# To do
Could you restate the data word for word and drop the pictures?

# Exercise data
++++++++

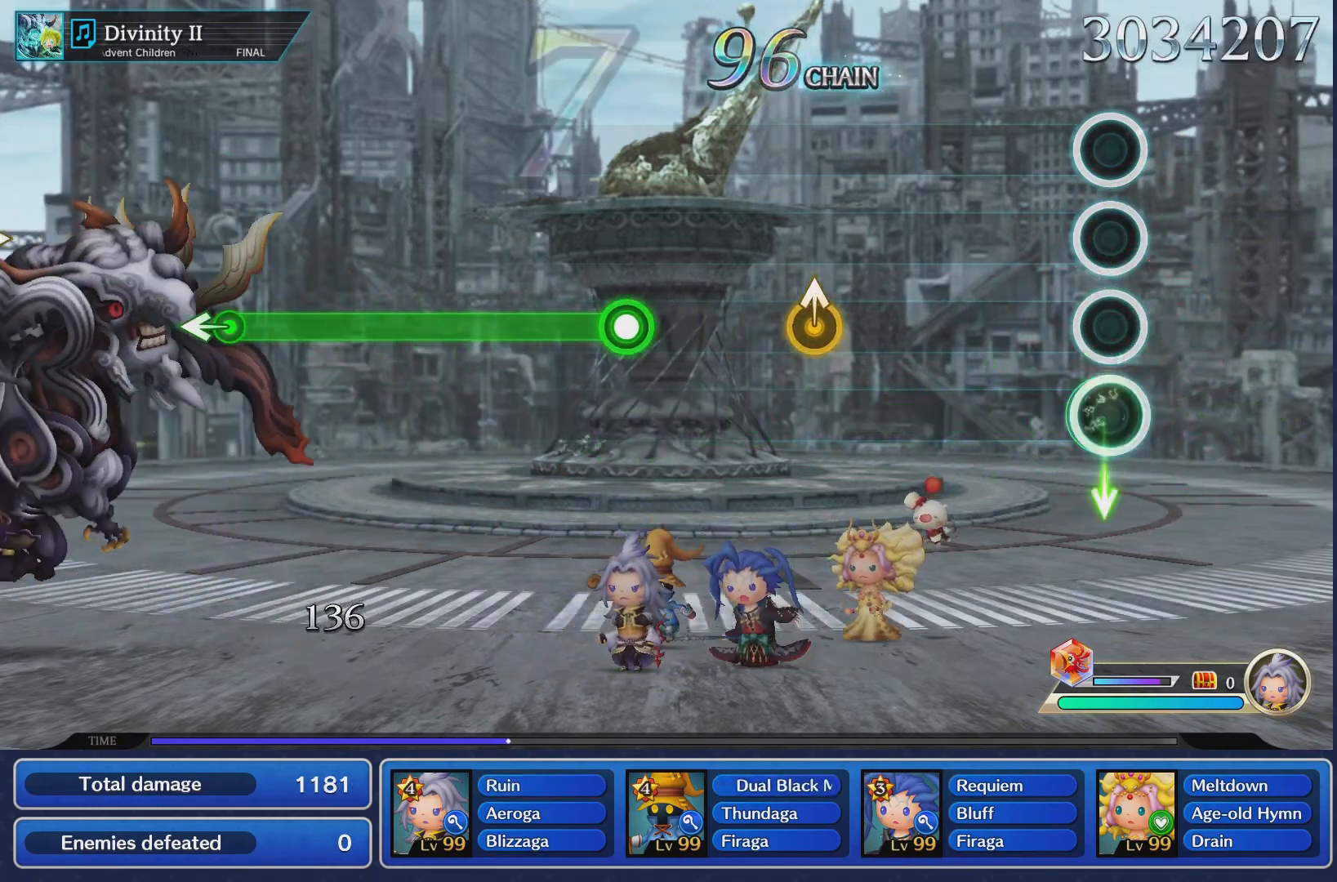
{"buttons": [], "left_stick": "center", "right_stick": "center", "events": [[17, "CROSS", "up"]]}
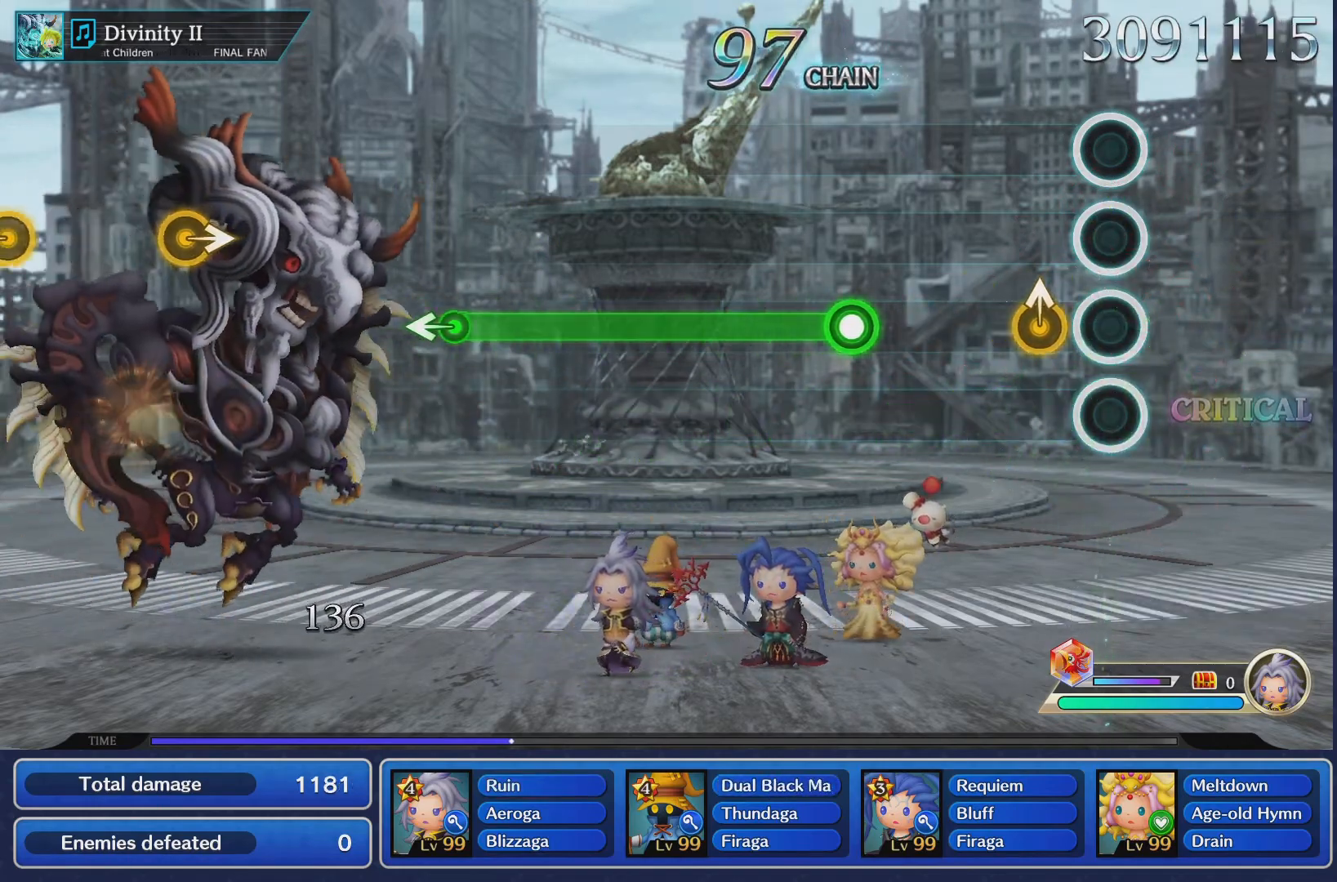
{"buttons": [], "left_stick": "center", "right_stick": "center", "events": [[183, "left_stick", "up"], [317, "left_stick", "center"]]}
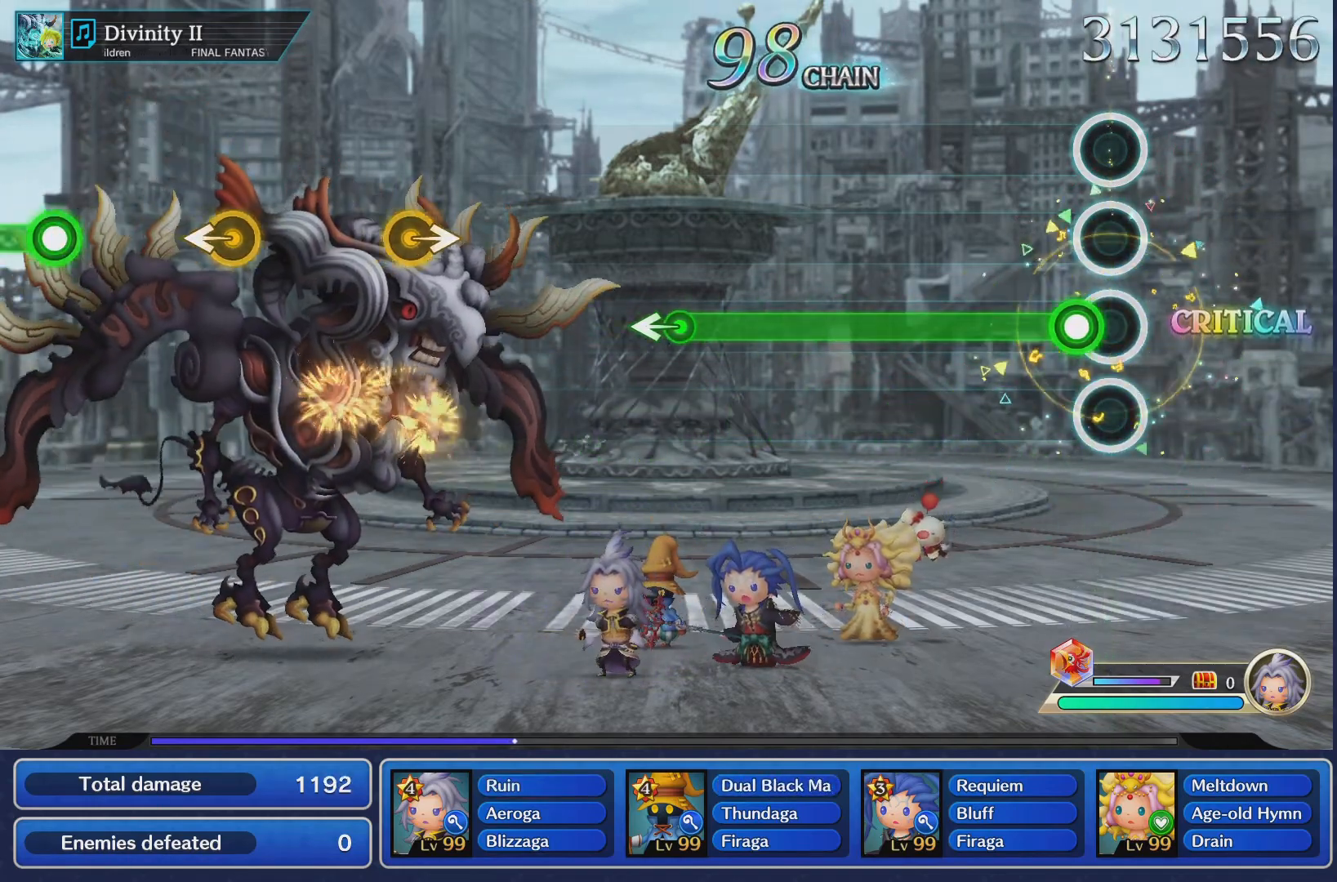
{"buttons": ["CROSS"], "left_stick": "center", "right_stick": "center", "events": [[67, "CROSS", "down"]]}
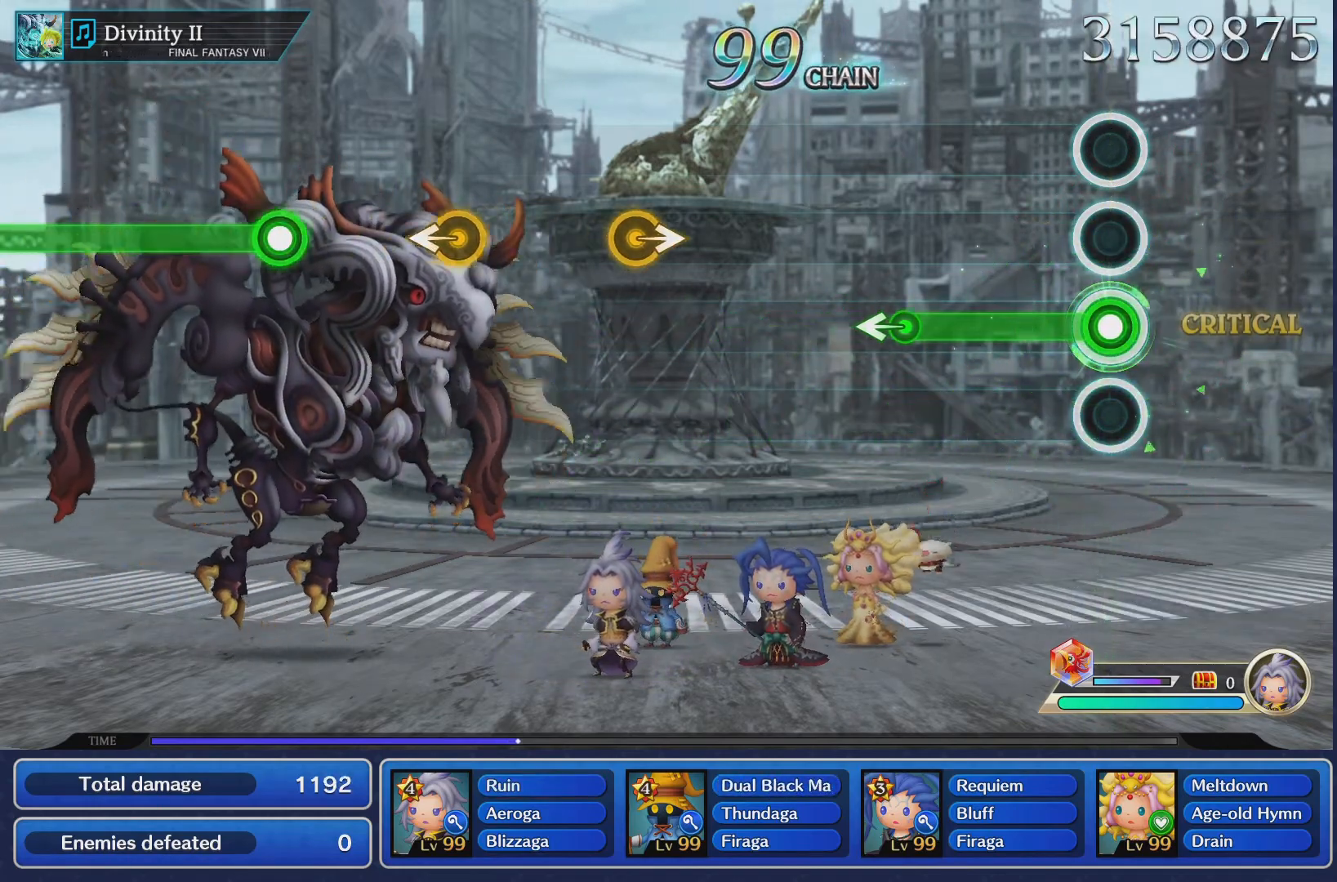
{"buttons": [], "left_stick": "left", "right_stick": "center", "events": [[450, "left_stick", "left"], [484, "CROSS", "up"]]}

++++++++

# Response to the task
{"buttons": [], "left_stick": "center", "right_stick": "center", "events": [[17, "CROSS", "up"]]}
{"buttons": [], "left_stick": "center", "right_stick": "center", "events": [[183, "left_stick", "up"], [317, "left_stick", "center"]]}
{"buttons": ["CROSS"], "left_stick": "center", "right_stick": "center", "events": [[67, "CROSS", "down"]]}
{"buttons": [], "left_stick": "left", "right_stick": "center", "events": [[450, "left_stick", "left"], [484, "CROSS", "up"]]}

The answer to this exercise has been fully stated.